Das Minister-Dasein „macht ganz einfach Spaß“, verriet dieser Tage Nachhaltigkeits- und Infrastrukturminister François Bausch dem „Tageblatt“, das sich im Plausch mit Bausch teilweise überrumpelt fühlte, griff der fixe Grüne verschiedenen Fragen doch ziemlich vor. „Aber das muss man wohl bei einem Politiker, der mit hör- und sichtbarer Motivation am Werk ist, in Kauf nehmen“. Wie mag es da erst im Ministerium zugehen?
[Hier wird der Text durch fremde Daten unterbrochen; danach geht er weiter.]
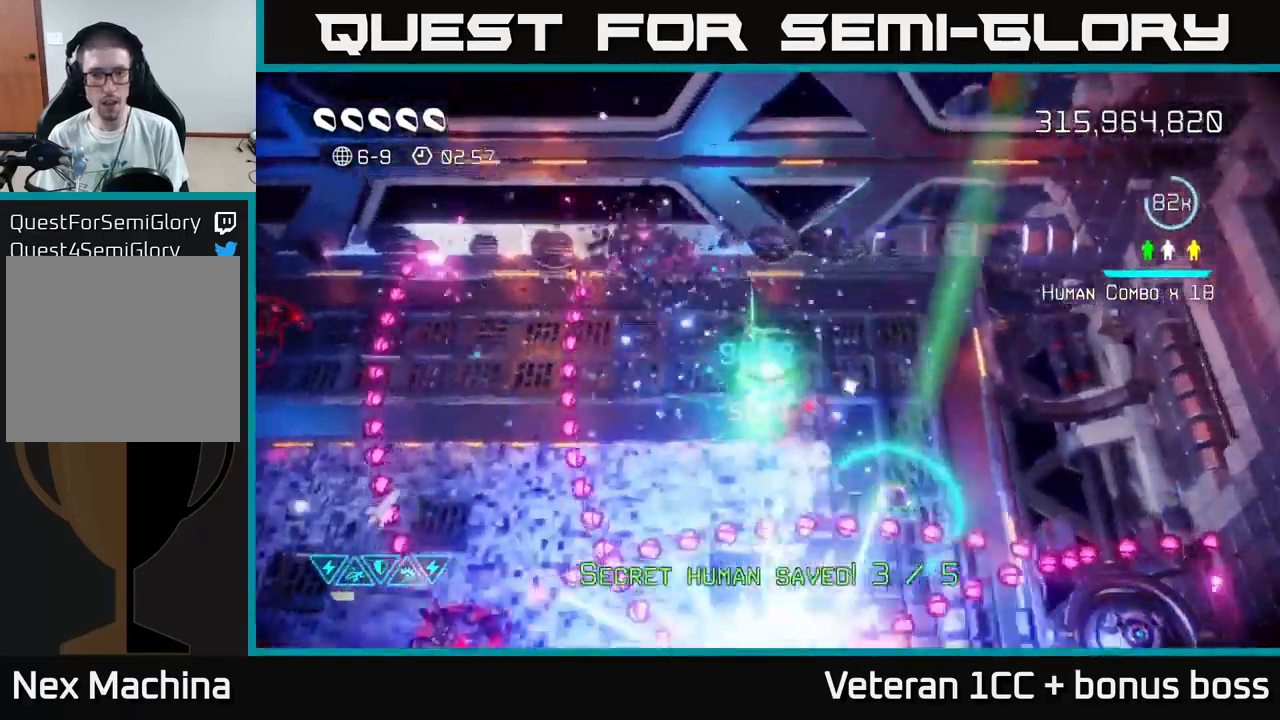
{"buttons": [], "left_stick": "down-left", "right_stick": "down", "events": [[267, "left_stick", "down-left"]]}
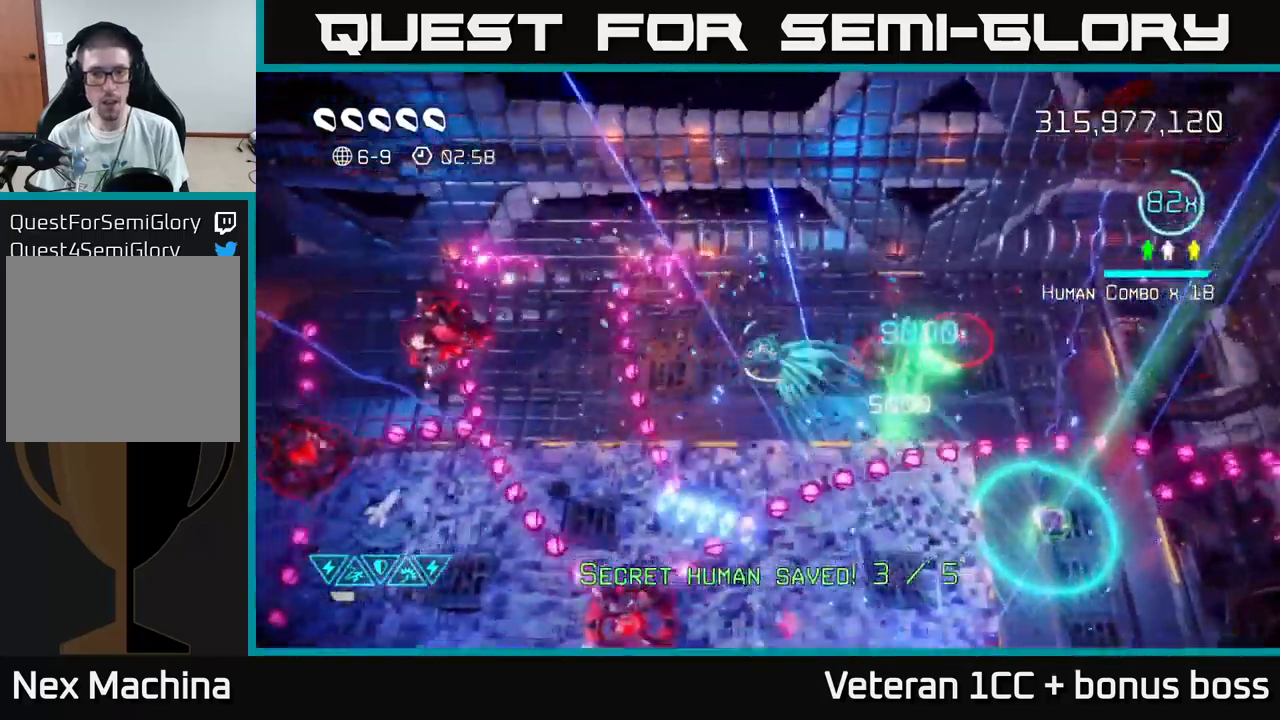
{"buttons": [], "left_stick": "center", "right_stick": "down", "events": [[133, "left_stick", "center"], [367, "left_stick", "left"], [500, "left_stick", "center"]]}
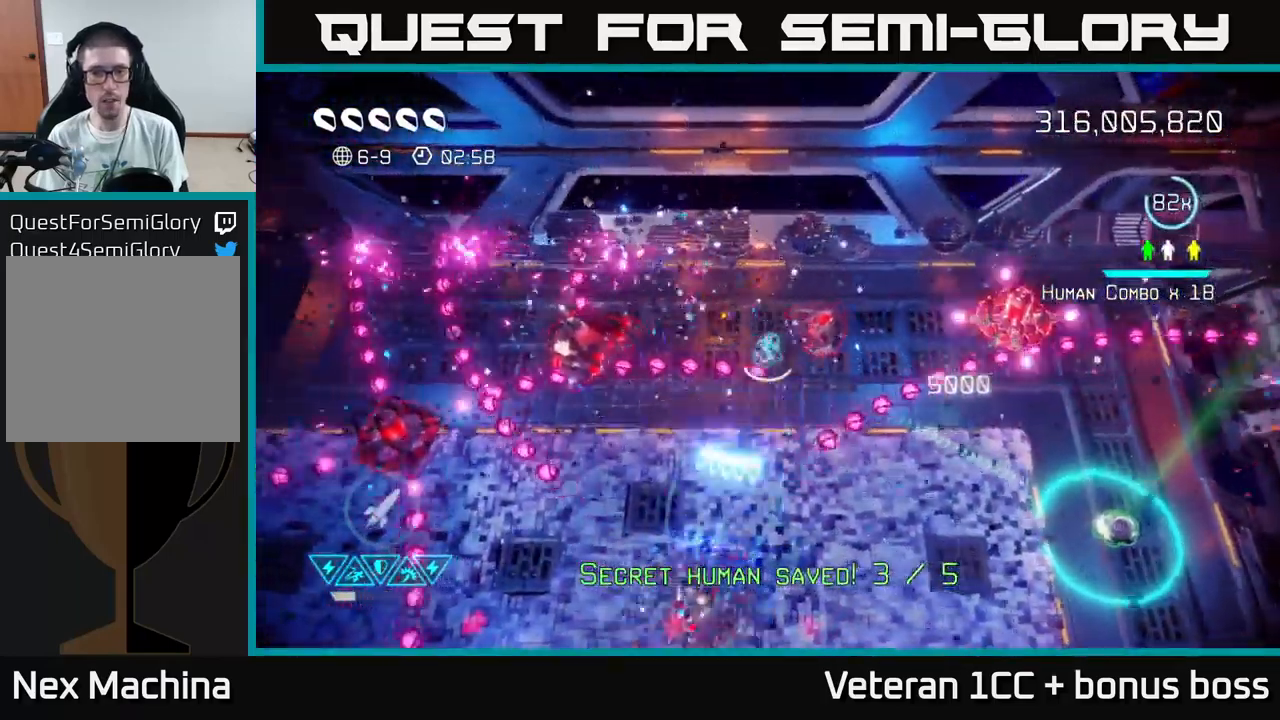
{"buttons": [], "left_stick": "left", "right_stick": "up-left", "events": [[50, "left_stick", "down-right"], [83, "L2", "down"], [150, "left_stick", "down"], [217, "L2", "up"], [383, "right_stick", "left"], [433, "right_stick", "up-left"], [500, "left_stick", "left"]]}
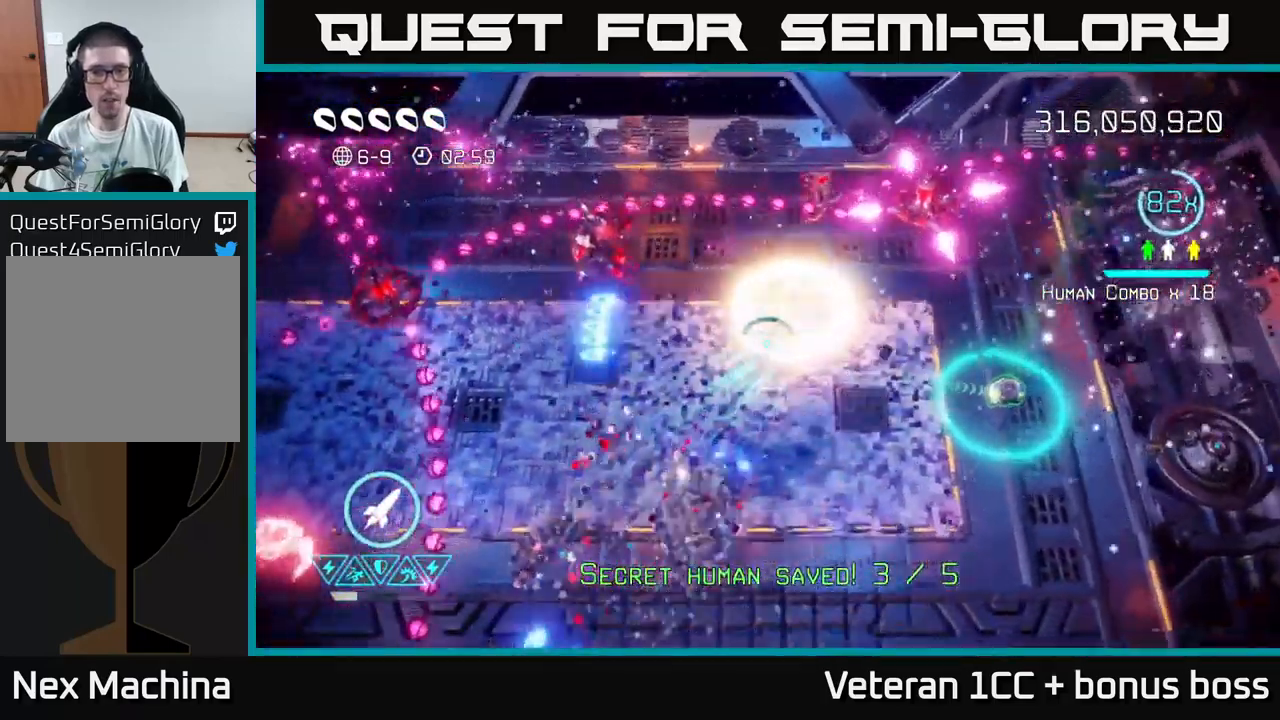
{"buttons": ["R2"], "left_stick": "down", "right_stick": "left", "events": [[417, "right_stick", "left"], [483, "R2", "down"], [500, "left_stick", "down"]]}
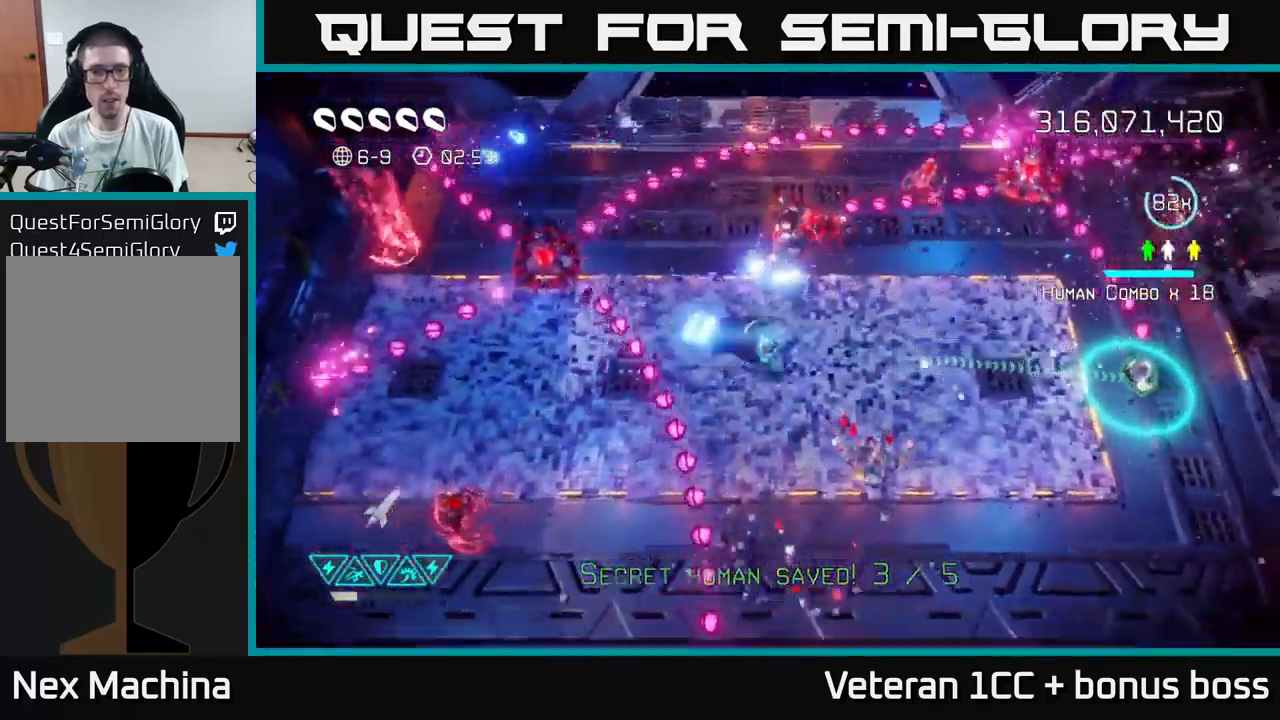
{"buttons": [], "left_stick": "right", "right_stick": "up-left", "events": [[17, "left_stick", "down-right"], [117, "R2", "up"], [217, "right_stick", "up-left"], [500, "left_stick", "right"]]}
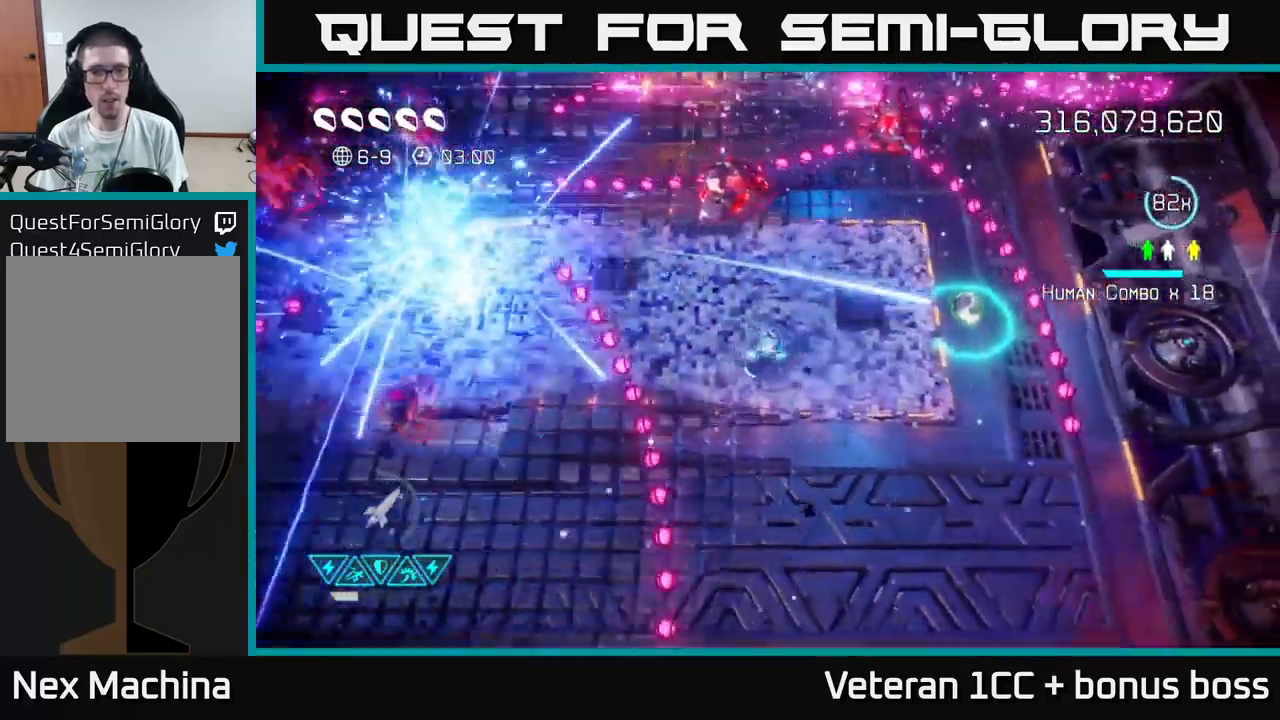
{"buttons": [], "left_stick": "center", "right_stick": "up", "events": [[133, "left_stick", "up-right"], [267, "right_stick", "up"], [300, "left_stick", "center"]]}
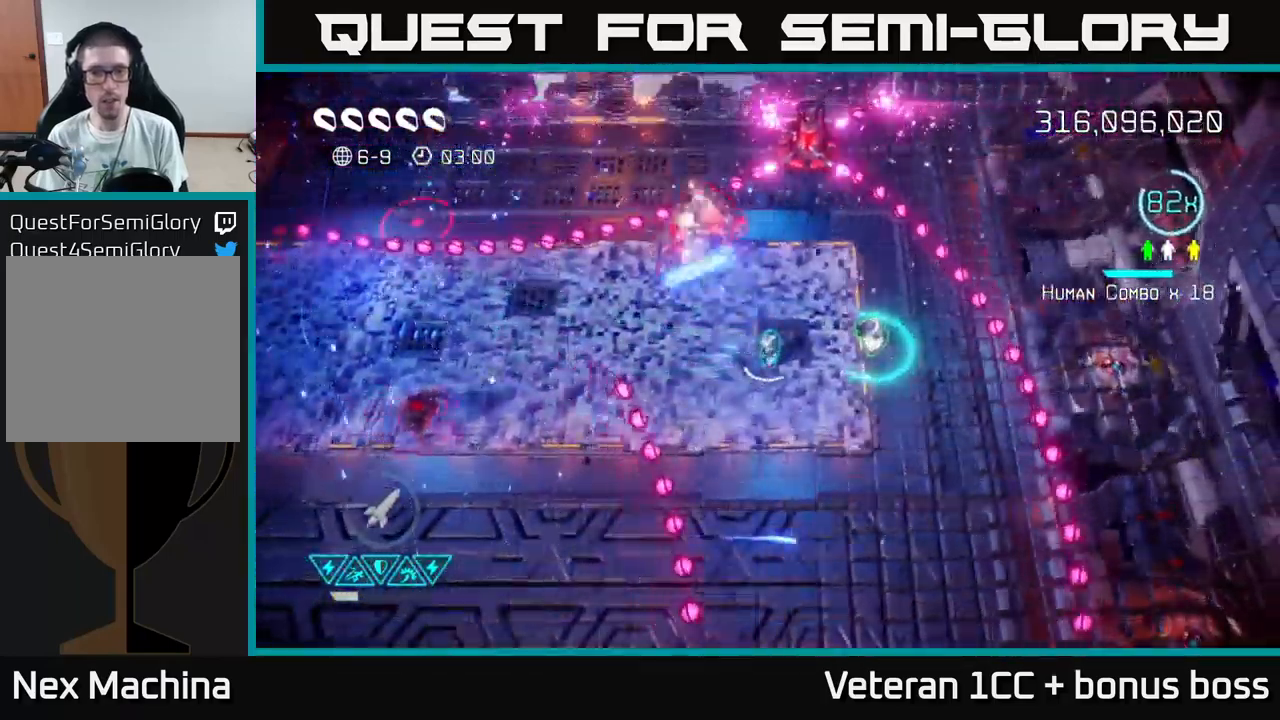
{"buttons": [], "left_stick": "down", "right_stick": "up", "events": [[17, "left_stick", "up"], [150, "left_stick", "center"], [400, "left_stick", "down-left"], [467, "left_stick", "down"]]}
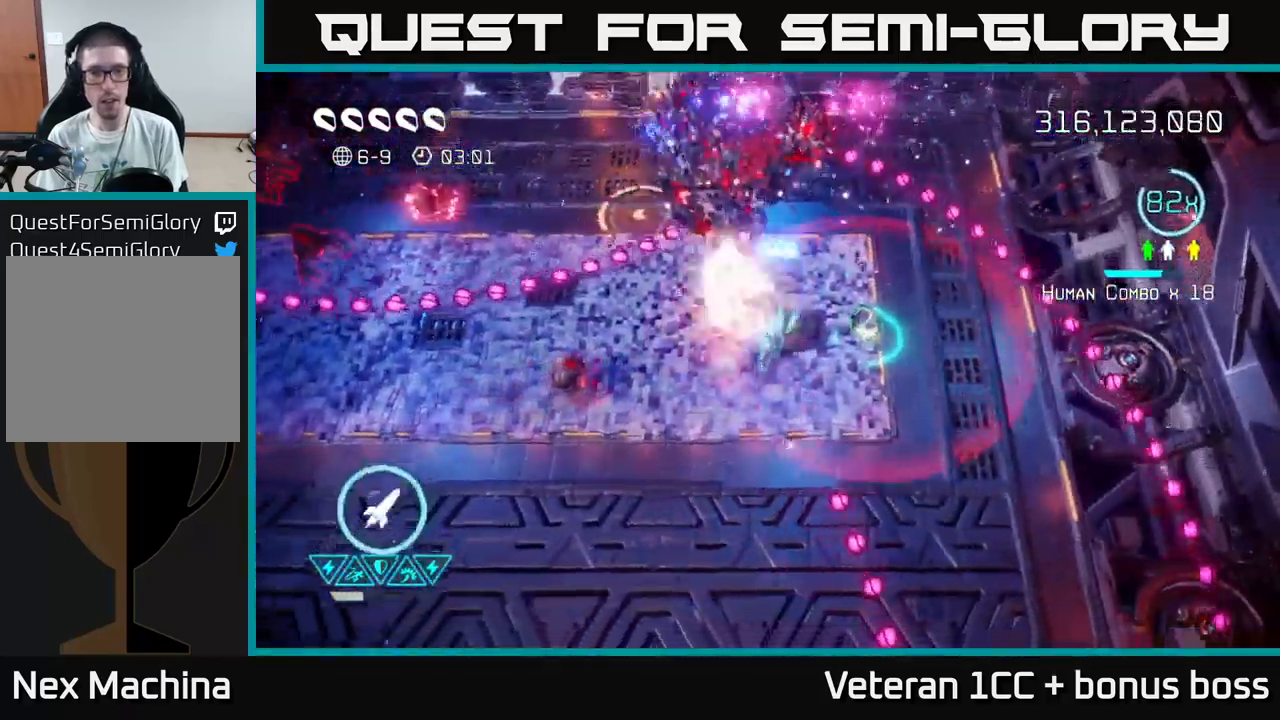
{"buttons": [], "left_stick": "down", "right_stick": "up", "events": [[217, "left_stick", "center"], [334, "left_stick", "down"]]}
Da gebe es laut Bausch eine Menge motivierter Leute, sogar ohne Parteikarten, aber: „Manchmal mache ich sie nur etwas nervös mit meiner Ungeduld, weil es mir trotzdem noch nicht schnell genug geht (lacht)“. Und à propos Partei: „Wenn man Minister ist, muss man die Parteizugehörigkeit ja auch in den Schrank stellen“, ganz nach Joschka Fischers Motto: „Innen grün, außen Minister“. Innen orange und außen auch ist indes der Steuermann der größten Oppositionspartei - auch er ein ungeduldiger Mensch, der mit seinem derzeitigen Parteiposten übrigens „sehr zufrieden“ sein soll -, der sich von einigen Fragen der „Wort“-Sommertalkerin vom Dienst überrumpelt gab: „Xavier Bettel oder Etienne Schneider?“ „Puhhh... Keiner von beiden“. „CSV-ADR oder Blau-Rot-Grün?“ „(Lacht) Mein lieber Schwan... Keines von beiden“. Na, Hauptsache, die Kirche bleibt im Dorf. Und es bleibt Sommer.